Roger Mark: PhysioNet contains large quantities of physiologic and clinical data. A particularly valuable resource for certain modelers is MIMIC II, a highly granular critical care database containing comprehensive clinical data for approximately 40,000 ICU patients. See http://physionet.org/mimic2

Scott Berceli, Univ of Florida: Treatment of abdominal aortic aneurysm has all the elements needed for successful application of multiscale modeling techniques. It is a disease process in which only 5% of the patients are at risk of rupturing, yet we surgically treat all patients because of the severe consequences of rupture. A biology/mechanics based model that provides an improved prediction of rupture risk would be readily accepted by clinicians, who currently use computer-based reconstructions for surgical planning. The major hurdle in making this a reality is the validation of the model that would be required to make it widely acceptable for clinical use. A decade long, multi-site trial would be required.

 

Post-panel summary

  • Panel started with brief introductory comments from panel members
    • David Christini introduced the panel and discussed how we would have a largely free-flowing discussion because many of the main themes we might talk about were discussed by panels 1 and 2.
    • Gianluca Lazzi: discussed his points detailed above in Panel Member Discussion
    • Denise Kirschner: discussed her points detailed above in Panel Member Discussion
    • Terry Sanger: discussed difficulties inherent to getting modeling to impact clinical medicine. He then asked for a show of hands of how many clinicians were in the room (about 5), noting that the result is somewhat indicative of the disconnect between clinical practitioners and modelers.
  • The discussion focused for a considerable time on how to get physicians to buy in to models.
    • Martin Kohn noted that physicians have heard over and over again how the latest new technology would solve all of their problems, only to see it come up short.
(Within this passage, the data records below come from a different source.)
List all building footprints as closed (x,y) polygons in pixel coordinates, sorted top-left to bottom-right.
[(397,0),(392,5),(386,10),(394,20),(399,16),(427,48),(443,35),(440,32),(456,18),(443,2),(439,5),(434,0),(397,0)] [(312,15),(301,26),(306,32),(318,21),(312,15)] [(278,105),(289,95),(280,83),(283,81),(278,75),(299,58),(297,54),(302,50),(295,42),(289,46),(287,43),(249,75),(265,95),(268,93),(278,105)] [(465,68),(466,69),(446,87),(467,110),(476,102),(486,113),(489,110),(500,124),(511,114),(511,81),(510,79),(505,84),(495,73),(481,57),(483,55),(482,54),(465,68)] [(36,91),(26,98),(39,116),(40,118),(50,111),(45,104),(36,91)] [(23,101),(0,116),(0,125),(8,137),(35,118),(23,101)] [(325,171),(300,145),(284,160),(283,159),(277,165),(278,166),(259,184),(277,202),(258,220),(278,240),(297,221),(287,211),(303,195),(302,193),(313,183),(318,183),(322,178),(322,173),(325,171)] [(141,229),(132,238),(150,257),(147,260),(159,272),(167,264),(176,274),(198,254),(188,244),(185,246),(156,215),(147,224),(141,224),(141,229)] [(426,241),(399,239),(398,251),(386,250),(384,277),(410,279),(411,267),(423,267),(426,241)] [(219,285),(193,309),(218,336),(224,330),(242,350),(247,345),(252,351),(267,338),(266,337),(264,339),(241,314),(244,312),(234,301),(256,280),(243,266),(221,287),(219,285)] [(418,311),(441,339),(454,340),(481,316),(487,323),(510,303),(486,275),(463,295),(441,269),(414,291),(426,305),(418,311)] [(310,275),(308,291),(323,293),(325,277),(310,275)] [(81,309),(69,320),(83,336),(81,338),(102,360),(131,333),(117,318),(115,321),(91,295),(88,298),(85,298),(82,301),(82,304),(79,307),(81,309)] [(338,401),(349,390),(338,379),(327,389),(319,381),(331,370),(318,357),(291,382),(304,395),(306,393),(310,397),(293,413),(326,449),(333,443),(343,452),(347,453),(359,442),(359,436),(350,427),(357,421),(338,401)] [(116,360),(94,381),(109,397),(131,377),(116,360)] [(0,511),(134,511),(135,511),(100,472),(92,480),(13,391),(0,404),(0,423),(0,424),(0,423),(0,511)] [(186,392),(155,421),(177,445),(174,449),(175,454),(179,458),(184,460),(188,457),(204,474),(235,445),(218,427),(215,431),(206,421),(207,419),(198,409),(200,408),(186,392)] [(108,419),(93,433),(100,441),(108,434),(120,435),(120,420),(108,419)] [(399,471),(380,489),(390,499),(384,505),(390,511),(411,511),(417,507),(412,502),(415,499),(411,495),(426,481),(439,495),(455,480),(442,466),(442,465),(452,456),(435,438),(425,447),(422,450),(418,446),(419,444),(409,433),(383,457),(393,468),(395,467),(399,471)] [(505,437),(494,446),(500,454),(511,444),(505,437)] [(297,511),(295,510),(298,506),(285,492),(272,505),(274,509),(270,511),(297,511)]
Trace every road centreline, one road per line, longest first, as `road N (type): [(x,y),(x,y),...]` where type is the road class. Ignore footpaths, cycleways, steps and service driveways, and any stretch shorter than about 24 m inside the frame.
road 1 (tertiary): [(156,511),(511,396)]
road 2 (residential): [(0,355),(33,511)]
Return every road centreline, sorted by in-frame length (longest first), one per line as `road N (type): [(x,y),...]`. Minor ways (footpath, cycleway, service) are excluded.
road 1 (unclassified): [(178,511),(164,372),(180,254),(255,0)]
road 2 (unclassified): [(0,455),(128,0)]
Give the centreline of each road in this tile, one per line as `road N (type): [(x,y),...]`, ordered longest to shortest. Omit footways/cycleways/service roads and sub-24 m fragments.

Thus, we have to recover from a poisoned well. That being said, he believes that the younger generation of physicians is eager for new technologies and would be happy to work with modelers.
    • A common concern is the lack of access to data. While some of it is a result of HIPAA, much of it is due to a perceived lack of interest on the part of physicians working with modelers (which, of course, when it exists is probably due to the problem described by Martin)
    • The need for data brought attention to the need to collaborate with physicians. In addition to leading to data access, Denise noted the importance of modelers not working in a vacuum; i.e., collaboration helps to keep modeling grounded in clinical reality.
    • We as a community can also push for investment in data repository resources containing large amounts of de-identified patient data. If pooled from multiple sites, it should be possible to maintain patient privacy.
  • The audience was asked to discuss “What areas of clinical practice are most/least likely to be amenable to precision medicine via modeling?”
    • I (David) was struck by how the three applications discussed (orthopedic implants, cardiac valves, vascular surgery) are all physical problems for which the personalization is largely based on imaging. There was little to no discussion of cancer, metabolic disorders, etc., for which I believe the term “precision medicine” is really envisioned.
  • Several other questions were discussed, as indicated above in the “Audience Questions and Comments” section.
  • Summary / Path Forward:
    • If you can't make tools easily usable by clinicians, they won't get used.
    • Although data may not be available for some of the predictions/tools currently, concerted efforts (collaborations and/or pushing for de-identified data repository resources) can help that.
    • MSM community still needs to identify distinct diseases that models can impact as a starting point.
    • There was near unanimity in the audience that forging better/closer working relationships with clincians would be mutually beneficial in getting MSM to impact clinical practice.
    • The discussion is particularly relevant to the Data Sharing Working Group and the Clinical and Translational Issues Working Group.